** Exercise prompt **
Go through the records and filter out every line lacking the word "ring"; copy the lines that remain.

** Task inputs **

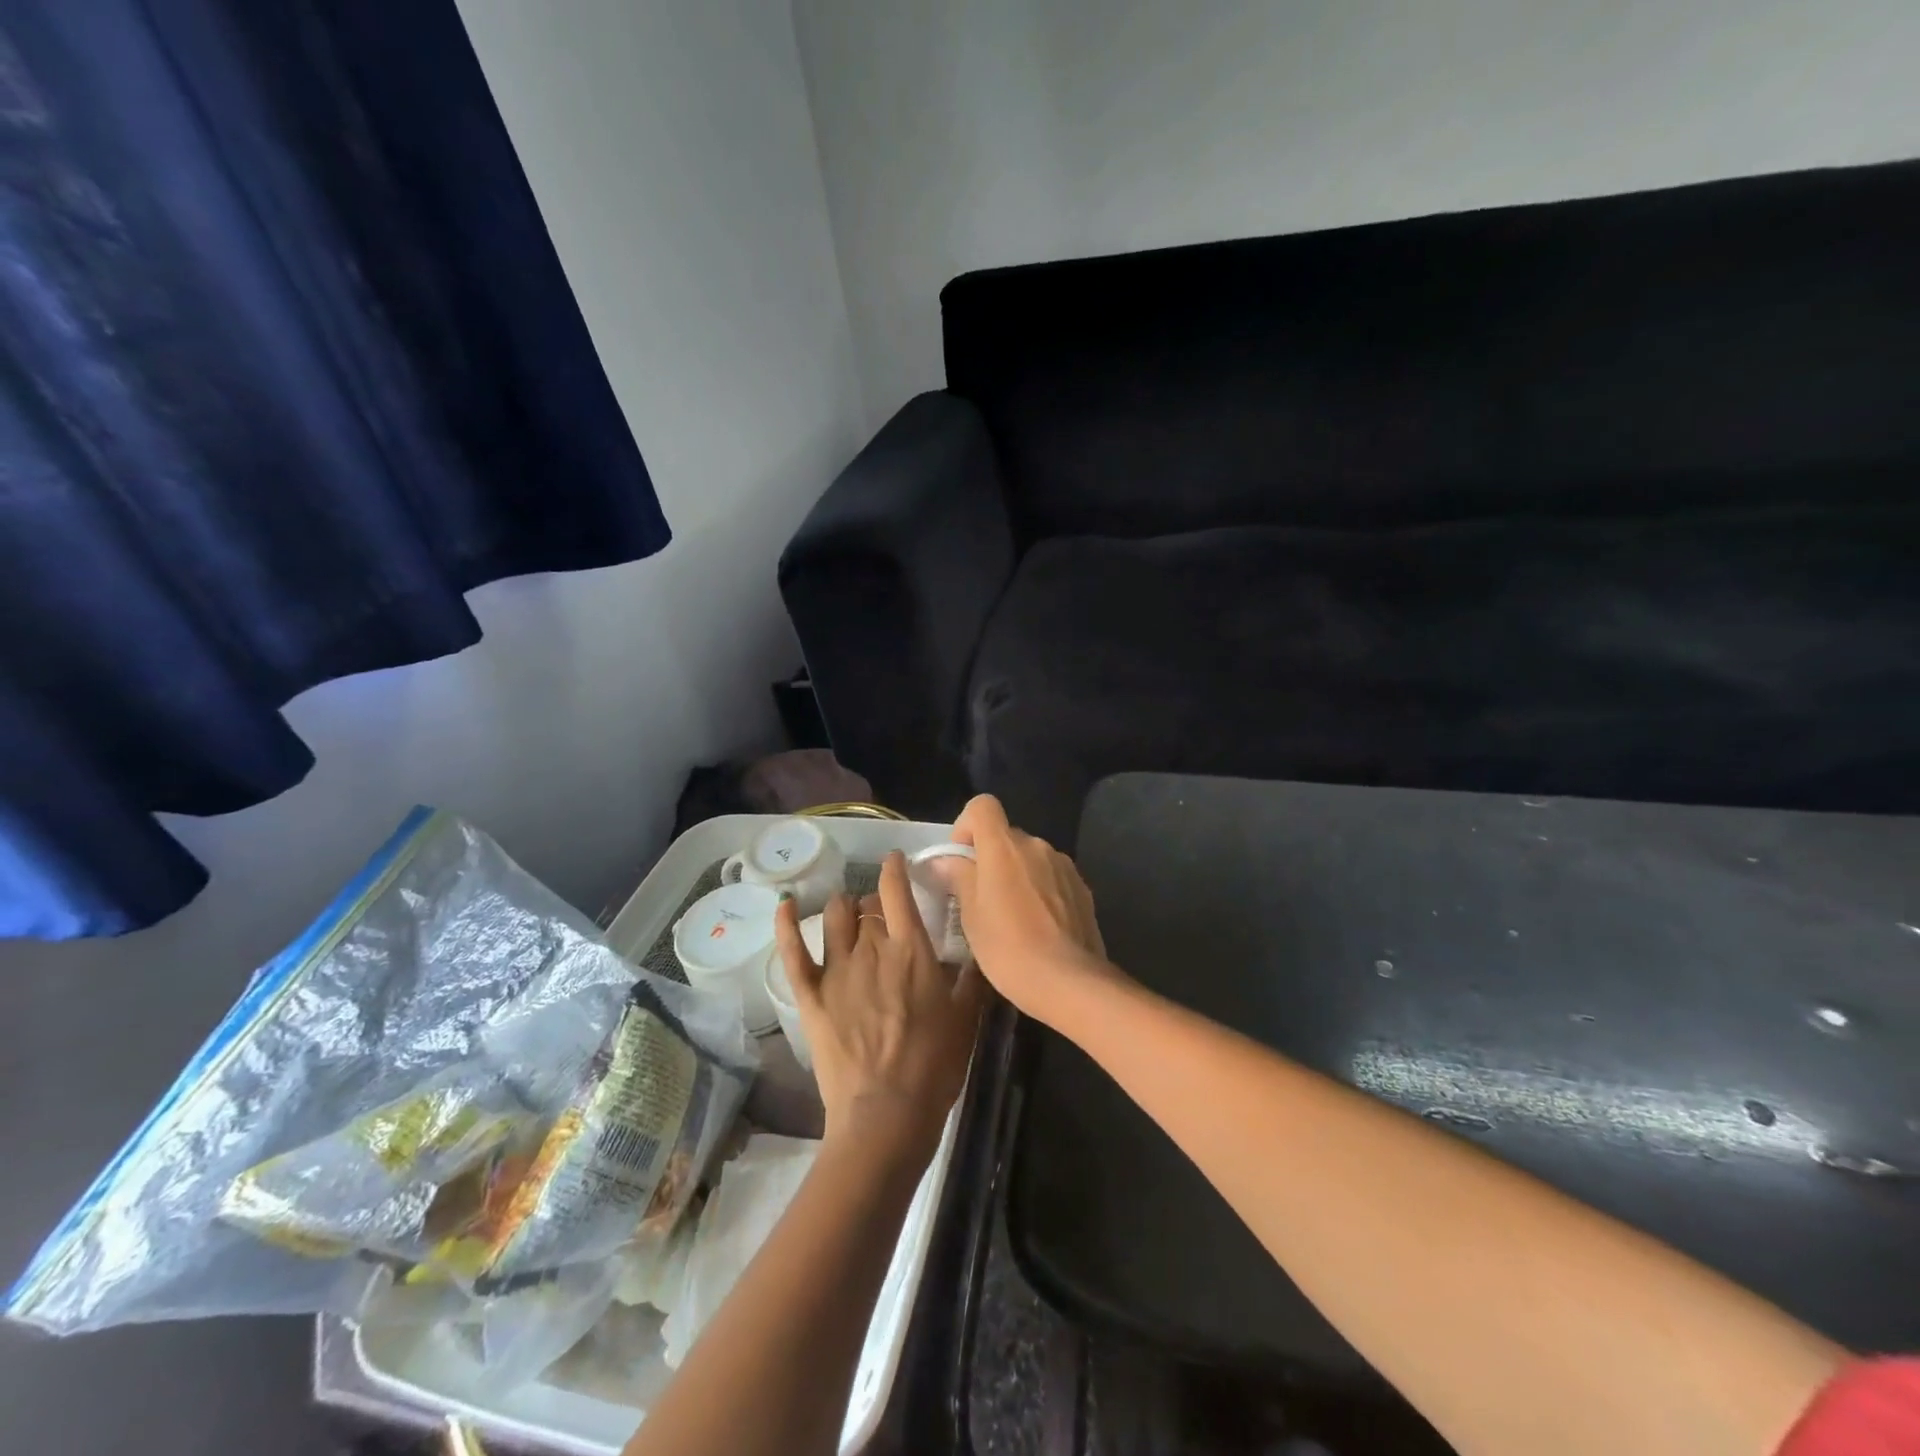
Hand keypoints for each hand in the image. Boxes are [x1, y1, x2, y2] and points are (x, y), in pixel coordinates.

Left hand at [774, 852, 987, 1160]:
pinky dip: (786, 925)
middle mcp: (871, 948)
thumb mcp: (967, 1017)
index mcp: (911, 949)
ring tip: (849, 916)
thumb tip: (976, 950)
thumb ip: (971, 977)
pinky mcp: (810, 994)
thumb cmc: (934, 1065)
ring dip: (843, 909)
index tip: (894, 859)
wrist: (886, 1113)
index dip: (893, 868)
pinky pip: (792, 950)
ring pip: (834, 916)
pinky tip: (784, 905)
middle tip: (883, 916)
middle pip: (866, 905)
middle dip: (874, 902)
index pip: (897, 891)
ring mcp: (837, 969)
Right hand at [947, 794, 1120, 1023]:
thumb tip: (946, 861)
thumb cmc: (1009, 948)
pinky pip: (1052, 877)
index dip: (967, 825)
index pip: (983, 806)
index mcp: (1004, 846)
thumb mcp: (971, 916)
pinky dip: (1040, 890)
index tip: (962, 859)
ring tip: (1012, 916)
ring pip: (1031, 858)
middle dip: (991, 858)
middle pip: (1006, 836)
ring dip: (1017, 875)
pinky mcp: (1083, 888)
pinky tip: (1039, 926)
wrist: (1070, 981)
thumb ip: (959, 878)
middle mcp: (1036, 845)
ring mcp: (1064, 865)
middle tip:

** Response for this exercise **
ring tip: (849, 916)
ring dip: (843, 909)
ring pip: (834, 916)
ring mcp: (837, 969)
ring tip: (1012, 916)
ring pip: (1031, 858)
ring dip: (1017, 875)
ring mcp: (1064, 865)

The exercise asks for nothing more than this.